An analysis of the growth of the Net State domestic Product (at 1993-94 prices) for the post-
reform period reveals that NSDP in forward states indicated an annual average growth rate of
5.6 per cent during 1990-91 and 2002-03. but as against them in the backward states, growth
rate of NSDP was merely 1.7 per cent. This only underlines the stark reality that the reform
process helped the forward states much more than the backward states and could be held
responsible for widening regional disparities. It may also be noted that in Bihar, the per capita
NSDP growth during 12-year period (1990-91 to 2002-03) was negative to the extent of (–) 0.9
per cent per annum and in Uttar Pradesh, it was barely 0.4 per cent. These two states which
account for about 27 per cent of the population pulled down the average all-India growth of per
capita NSDP. The ratio of maximum and minimum per capita NSDP which was 2.7 in 1990-91
increased to 4.73 in 2004-05 which also supports the fact that the reform process widened income
disparities among the states. However period after 2004-05 shows some imoprovement in the
performance of backward states and this ratio declined to 4.2 in 2008-09.

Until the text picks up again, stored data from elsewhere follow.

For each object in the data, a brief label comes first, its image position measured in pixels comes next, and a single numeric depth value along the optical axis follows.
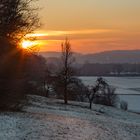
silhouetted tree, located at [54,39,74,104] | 68.12
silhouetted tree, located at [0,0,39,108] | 29.30
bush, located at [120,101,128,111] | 93.10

Dr. N. J. Kurian of the Planning Commission who made an extensive study of the “Widening
Regional Disparities in India” has indicated that more than two-thirds of investment proposals
(69.2 %) in the post-reform period were concentrated in the forward states and a similar situation
prevailed in terms of financial assistance disturbed by All-India Financial Institutions as well
as State Financial Corporations. The All India Financial Institutions viz., IDBI, IFCI, ICICI, UTI,
LIC, GIC, IRBI and SIDBI disbursed 67.3 per cent of total financial assistance to forwards states
upto 31 March 1997. Even among the 9 forward states, four states, namely Maharashtra, Gujarat,
st
Tamil Nadu and Andhra Pradesh were able to appropriate about 51 per cent of total assistance.
Even in the case of State Financial Corporations, 70 per cent of total assistance was received by
forward states. This analysis underlines the fact that the reform process has favoured the forward
states in terms of approval of investment proposals as well as financial assistance. Consequently,
the already betteroff states can further accelerate the growth process while the backward states
being unfavourably treated face a retardation in growth. This explains the growing disparities
in terms of growth of NSDP — both total and per capita.